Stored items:
——

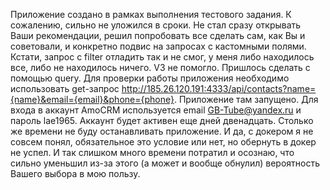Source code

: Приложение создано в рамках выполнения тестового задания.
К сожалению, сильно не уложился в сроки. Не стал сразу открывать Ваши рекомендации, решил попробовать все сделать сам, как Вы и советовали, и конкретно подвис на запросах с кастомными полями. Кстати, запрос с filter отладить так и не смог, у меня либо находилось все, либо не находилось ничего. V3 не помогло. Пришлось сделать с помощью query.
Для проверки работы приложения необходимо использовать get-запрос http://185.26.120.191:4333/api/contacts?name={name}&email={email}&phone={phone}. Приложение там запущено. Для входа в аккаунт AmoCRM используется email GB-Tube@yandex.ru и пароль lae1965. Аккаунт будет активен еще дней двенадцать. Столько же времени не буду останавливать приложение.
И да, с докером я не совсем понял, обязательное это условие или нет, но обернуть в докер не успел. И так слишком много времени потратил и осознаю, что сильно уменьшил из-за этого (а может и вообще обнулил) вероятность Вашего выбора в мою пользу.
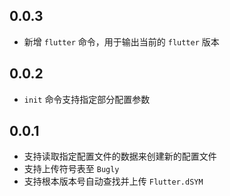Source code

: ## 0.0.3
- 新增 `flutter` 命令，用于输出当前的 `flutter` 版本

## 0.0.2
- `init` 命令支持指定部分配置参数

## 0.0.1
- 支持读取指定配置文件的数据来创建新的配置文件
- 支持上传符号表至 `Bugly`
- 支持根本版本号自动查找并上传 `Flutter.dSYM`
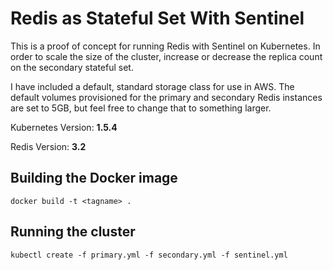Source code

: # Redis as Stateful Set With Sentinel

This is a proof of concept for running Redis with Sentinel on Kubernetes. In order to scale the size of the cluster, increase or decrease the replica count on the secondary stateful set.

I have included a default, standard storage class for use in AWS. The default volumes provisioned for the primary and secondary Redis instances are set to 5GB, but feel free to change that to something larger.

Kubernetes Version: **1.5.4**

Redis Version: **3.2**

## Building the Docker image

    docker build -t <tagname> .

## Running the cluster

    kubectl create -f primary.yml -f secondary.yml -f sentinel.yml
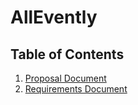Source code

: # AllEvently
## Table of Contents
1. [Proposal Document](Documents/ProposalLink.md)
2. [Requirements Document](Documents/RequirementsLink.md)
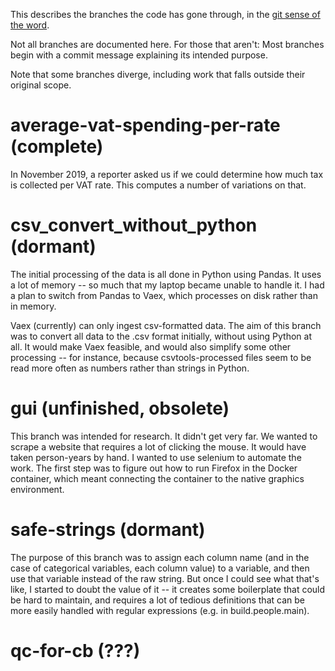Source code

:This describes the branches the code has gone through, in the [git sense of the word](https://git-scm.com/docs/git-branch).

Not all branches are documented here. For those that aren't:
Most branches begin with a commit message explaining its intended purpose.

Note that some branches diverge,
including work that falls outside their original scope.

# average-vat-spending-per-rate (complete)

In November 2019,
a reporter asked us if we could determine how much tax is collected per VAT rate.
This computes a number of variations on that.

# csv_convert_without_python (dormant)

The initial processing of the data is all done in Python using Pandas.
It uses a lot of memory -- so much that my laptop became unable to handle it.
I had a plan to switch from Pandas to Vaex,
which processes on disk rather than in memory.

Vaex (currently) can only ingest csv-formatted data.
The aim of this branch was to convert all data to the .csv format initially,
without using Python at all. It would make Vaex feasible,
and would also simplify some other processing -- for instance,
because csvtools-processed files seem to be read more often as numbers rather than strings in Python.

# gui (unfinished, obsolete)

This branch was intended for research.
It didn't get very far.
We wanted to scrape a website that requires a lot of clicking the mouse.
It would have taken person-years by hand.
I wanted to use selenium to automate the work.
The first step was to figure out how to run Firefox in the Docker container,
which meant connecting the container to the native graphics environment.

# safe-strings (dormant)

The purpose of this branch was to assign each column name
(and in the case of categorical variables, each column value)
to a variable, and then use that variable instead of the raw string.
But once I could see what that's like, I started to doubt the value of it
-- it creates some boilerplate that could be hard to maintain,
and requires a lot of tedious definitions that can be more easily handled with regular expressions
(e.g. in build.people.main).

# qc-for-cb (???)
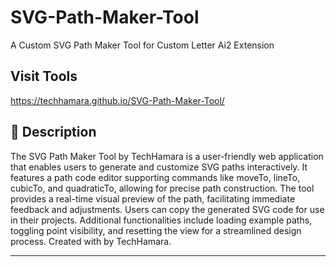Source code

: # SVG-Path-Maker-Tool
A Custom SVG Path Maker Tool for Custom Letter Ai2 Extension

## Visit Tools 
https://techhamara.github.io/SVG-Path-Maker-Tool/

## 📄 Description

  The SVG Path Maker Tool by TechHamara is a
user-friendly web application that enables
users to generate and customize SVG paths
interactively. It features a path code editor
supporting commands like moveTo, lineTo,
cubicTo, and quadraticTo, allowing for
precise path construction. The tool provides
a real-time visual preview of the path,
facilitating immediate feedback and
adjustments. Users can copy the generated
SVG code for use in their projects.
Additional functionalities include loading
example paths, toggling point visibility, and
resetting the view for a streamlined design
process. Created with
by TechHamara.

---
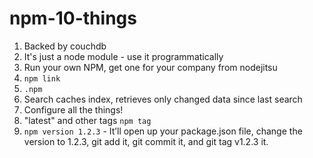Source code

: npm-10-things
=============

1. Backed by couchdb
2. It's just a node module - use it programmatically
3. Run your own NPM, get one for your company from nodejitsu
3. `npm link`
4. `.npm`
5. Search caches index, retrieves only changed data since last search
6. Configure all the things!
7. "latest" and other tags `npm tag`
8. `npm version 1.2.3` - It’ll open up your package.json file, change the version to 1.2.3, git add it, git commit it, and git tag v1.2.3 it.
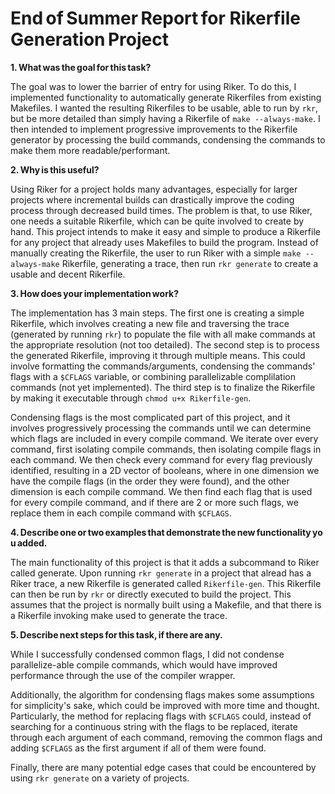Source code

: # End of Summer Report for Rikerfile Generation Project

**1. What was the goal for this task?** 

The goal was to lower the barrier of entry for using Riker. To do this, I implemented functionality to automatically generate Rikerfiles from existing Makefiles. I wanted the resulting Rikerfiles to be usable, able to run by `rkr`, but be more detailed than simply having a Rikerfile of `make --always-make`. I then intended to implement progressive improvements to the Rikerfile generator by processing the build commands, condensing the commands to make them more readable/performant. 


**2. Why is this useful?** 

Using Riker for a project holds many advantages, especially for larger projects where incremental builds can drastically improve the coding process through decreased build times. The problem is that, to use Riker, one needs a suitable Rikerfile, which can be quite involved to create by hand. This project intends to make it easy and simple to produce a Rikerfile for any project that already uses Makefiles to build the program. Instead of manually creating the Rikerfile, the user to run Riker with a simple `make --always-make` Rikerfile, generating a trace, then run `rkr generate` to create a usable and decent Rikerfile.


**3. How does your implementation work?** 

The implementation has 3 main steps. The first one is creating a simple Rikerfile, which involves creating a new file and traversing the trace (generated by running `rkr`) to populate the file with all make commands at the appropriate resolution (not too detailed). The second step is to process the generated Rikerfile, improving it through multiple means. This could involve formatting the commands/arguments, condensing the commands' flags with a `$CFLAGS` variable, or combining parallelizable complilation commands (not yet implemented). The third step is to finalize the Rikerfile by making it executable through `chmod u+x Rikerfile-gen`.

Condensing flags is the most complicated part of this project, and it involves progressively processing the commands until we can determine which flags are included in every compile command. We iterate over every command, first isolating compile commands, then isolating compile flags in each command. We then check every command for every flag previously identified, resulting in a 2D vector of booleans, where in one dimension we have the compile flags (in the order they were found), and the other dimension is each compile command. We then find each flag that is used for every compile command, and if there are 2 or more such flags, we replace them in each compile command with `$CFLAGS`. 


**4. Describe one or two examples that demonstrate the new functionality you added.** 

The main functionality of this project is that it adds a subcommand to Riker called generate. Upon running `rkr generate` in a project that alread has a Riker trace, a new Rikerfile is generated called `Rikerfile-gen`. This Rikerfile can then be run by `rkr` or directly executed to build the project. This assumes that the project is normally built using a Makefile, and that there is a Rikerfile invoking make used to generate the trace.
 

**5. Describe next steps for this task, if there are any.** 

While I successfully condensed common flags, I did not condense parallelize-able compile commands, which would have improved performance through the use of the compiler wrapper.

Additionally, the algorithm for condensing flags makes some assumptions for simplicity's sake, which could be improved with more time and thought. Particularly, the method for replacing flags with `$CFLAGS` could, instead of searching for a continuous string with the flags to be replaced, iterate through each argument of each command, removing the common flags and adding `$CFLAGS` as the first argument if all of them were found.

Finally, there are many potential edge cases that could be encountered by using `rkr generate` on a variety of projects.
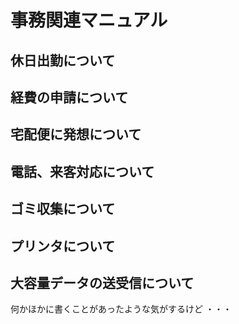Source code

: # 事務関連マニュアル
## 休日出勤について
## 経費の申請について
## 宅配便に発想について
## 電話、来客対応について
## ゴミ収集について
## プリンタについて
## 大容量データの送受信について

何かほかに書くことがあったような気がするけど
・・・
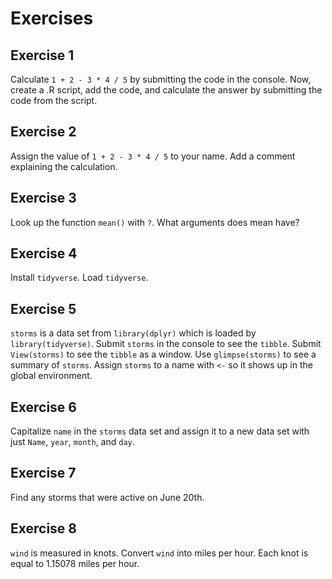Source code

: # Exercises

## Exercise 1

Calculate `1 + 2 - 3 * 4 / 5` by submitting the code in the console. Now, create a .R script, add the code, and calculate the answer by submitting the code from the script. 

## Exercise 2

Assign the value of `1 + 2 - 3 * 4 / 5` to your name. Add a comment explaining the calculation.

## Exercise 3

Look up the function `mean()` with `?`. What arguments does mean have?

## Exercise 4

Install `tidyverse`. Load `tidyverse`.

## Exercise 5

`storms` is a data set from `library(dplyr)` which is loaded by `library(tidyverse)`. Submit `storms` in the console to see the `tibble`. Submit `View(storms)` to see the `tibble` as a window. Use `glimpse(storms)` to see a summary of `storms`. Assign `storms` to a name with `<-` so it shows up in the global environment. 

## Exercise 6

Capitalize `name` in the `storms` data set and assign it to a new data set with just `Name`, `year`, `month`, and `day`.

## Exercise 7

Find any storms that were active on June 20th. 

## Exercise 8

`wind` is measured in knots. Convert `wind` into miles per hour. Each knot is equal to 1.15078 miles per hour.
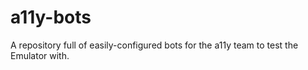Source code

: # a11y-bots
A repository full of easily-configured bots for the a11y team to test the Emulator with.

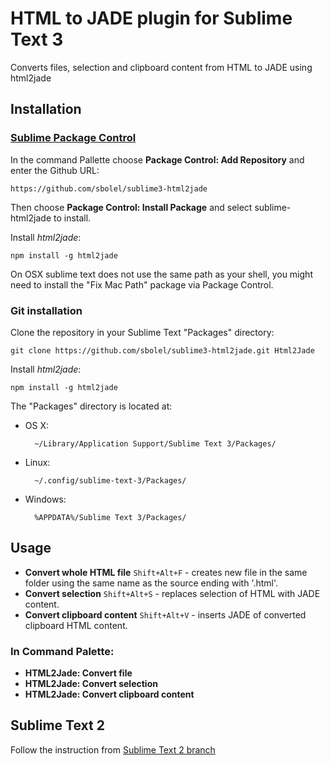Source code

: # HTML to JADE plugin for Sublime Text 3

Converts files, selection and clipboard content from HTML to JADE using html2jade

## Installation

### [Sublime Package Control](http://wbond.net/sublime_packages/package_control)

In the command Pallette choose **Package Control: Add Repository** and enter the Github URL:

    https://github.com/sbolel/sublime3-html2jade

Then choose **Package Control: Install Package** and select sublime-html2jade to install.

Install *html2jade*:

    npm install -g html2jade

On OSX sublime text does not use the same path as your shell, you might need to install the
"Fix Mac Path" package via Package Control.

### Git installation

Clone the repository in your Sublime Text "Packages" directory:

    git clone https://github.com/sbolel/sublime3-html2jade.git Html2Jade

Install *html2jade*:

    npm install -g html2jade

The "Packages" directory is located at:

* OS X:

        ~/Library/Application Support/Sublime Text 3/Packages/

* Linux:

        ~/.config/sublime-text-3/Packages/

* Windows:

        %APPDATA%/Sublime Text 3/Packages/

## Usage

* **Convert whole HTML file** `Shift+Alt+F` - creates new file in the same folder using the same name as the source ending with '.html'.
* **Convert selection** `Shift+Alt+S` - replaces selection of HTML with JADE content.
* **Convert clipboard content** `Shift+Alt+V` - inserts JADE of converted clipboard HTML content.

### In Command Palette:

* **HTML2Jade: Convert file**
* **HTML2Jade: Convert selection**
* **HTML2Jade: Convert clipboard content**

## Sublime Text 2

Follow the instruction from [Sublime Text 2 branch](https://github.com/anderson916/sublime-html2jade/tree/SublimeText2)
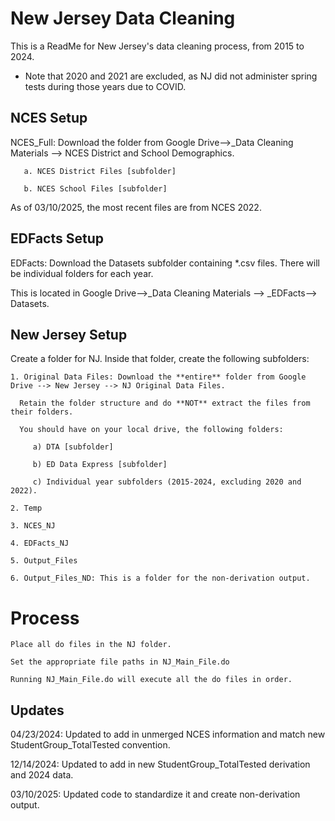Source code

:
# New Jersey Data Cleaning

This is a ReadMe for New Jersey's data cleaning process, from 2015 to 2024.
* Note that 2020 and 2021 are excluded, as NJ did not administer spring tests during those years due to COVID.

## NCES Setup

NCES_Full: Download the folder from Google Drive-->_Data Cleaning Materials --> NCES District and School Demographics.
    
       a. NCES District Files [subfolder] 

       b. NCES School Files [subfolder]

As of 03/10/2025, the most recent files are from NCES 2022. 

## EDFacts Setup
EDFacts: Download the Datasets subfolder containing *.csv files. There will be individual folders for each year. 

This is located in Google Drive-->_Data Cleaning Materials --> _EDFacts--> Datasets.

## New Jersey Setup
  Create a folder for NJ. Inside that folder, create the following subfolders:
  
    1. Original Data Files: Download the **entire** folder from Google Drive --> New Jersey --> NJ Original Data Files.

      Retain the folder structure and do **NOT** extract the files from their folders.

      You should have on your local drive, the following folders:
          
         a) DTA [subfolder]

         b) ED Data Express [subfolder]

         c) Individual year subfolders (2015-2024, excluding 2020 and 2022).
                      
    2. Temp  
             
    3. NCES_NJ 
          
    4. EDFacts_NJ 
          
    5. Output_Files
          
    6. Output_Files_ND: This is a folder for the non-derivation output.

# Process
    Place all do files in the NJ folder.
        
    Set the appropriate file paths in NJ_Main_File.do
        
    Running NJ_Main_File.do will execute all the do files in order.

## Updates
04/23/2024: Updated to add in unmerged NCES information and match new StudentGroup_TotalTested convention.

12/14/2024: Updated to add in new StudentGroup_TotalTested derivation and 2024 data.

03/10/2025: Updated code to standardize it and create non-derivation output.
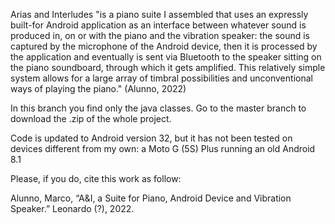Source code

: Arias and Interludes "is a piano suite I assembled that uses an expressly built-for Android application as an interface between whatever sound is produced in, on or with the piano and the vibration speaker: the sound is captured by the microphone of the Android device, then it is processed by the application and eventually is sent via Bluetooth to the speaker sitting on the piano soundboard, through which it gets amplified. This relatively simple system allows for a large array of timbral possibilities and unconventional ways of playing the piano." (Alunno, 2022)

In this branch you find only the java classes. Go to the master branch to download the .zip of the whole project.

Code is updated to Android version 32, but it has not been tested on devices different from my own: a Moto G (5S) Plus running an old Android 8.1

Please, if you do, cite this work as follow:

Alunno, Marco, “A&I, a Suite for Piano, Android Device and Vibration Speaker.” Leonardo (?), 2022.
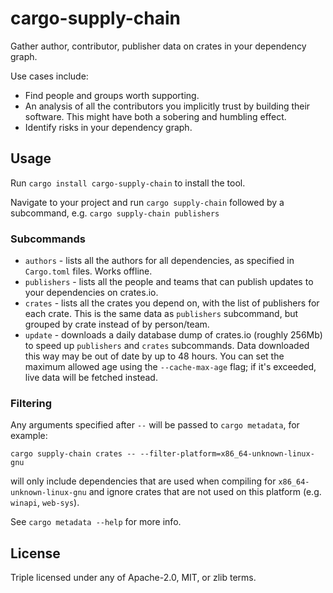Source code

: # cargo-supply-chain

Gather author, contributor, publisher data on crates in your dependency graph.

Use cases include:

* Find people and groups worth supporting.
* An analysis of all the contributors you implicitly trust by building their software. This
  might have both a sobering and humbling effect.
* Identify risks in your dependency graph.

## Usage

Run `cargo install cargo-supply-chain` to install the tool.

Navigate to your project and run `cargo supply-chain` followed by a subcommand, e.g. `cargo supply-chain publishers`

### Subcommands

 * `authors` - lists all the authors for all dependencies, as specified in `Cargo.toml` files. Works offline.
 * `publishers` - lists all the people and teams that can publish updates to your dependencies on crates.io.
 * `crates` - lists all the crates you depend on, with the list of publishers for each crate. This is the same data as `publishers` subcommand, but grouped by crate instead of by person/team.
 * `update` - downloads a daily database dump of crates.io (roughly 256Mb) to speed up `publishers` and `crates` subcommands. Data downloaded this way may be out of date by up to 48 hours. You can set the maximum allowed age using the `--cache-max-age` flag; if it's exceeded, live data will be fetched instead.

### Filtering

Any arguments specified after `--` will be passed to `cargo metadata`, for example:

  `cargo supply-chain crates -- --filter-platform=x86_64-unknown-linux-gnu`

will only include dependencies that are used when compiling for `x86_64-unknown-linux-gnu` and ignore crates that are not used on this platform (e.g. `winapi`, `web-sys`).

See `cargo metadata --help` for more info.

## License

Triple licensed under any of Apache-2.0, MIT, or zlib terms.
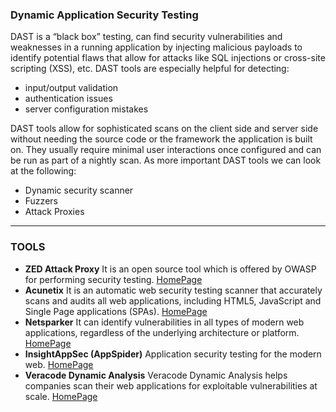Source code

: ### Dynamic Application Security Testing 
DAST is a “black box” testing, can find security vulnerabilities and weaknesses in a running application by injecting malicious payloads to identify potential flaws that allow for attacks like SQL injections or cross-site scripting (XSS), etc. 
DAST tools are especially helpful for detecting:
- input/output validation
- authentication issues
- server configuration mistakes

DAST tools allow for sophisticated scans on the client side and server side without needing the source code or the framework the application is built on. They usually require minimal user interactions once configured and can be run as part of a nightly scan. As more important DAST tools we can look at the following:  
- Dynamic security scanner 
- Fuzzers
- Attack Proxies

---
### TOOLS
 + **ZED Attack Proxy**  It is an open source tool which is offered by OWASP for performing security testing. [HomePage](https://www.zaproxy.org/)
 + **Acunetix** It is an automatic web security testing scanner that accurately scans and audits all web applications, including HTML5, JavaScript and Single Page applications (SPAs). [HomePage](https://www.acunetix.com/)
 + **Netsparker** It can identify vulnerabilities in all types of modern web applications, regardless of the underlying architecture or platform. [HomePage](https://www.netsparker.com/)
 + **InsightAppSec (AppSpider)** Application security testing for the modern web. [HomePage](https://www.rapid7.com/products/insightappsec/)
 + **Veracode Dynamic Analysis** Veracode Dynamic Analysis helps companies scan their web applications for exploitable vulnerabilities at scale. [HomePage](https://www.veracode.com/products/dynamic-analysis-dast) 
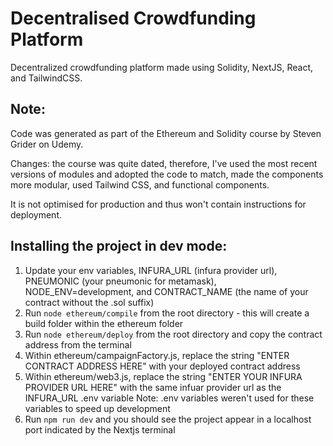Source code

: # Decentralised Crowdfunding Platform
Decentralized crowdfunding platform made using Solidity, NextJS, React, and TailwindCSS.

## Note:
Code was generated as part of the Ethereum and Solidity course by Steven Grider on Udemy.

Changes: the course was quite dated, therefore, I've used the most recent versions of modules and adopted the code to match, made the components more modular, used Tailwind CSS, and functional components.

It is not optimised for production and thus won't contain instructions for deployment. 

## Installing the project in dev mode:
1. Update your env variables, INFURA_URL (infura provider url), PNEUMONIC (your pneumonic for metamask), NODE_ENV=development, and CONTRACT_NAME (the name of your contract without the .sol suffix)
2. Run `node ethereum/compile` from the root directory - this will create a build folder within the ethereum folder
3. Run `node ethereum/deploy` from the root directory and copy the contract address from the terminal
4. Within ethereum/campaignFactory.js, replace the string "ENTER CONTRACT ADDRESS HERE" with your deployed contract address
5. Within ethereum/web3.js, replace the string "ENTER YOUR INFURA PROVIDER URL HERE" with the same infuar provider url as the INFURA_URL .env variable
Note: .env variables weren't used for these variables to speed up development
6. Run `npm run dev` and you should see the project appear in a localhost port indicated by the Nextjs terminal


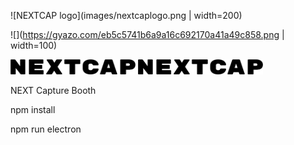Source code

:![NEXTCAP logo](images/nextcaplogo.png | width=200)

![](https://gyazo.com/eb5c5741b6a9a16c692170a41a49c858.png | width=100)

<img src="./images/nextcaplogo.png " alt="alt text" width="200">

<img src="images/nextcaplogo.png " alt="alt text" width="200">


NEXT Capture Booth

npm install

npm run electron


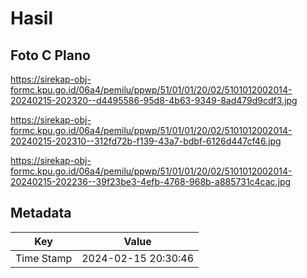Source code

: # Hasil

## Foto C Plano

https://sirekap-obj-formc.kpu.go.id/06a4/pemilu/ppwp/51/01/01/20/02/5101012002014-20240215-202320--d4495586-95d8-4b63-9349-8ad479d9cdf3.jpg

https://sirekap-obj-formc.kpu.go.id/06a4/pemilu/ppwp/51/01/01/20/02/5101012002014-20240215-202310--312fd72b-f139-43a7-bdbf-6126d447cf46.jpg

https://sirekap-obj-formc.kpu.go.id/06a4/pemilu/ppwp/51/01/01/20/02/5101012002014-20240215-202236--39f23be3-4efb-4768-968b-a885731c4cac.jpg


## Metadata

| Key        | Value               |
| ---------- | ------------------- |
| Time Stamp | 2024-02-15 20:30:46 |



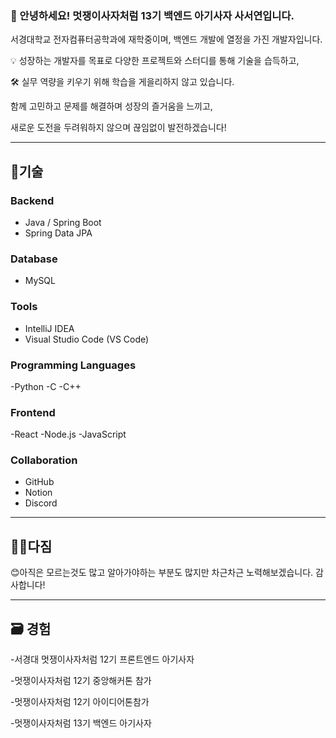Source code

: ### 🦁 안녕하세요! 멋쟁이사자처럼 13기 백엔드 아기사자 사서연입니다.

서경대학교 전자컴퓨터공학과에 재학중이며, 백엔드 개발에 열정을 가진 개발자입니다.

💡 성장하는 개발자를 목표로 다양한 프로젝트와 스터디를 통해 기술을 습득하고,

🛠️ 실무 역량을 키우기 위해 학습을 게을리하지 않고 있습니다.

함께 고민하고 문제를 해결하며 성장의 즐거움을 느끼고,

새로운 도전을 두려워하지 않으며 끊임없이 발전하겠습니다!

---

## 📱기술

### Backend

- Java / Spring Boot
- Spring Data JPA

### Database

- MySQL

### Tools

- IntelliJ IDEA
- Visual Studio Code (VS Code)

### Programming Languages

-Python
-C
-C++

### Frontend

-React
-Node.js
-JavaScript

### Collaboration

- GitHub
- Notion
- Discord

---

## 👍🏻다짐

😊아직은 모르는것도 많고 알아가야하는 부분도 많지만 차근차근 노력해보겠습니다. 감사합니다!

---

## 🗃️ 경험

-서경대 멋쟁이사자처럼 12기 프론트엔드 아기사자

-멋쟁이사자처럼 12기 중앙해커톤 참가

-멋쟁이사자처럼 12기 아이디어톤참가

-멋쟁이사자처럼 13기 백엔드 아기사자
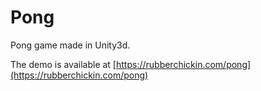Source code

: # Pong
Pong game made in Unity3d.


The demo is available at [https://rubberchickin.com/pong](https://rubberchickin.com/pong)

——

▶ _What is needed_
From the first line of the entries down to the line with "К сожалению, сильно", print each line exactly; omit any picture.

▶ _Solution for this task_
Source code

: Приложение создано в рамках выполнения тестового задания.
К сожалению, сильно не уложился в сроки. Не стал сразу открывать Ваши рекомендации, решил попробовать все сделать сам, как Вы и советовали, и конкретно подвис на запросах с кастомными полями. Кстати, запрос с filter отладить так и не смог, у меня либо находилось все, либо не находилось ничего. V3 не помогло. Пришлось сделать с помощью query.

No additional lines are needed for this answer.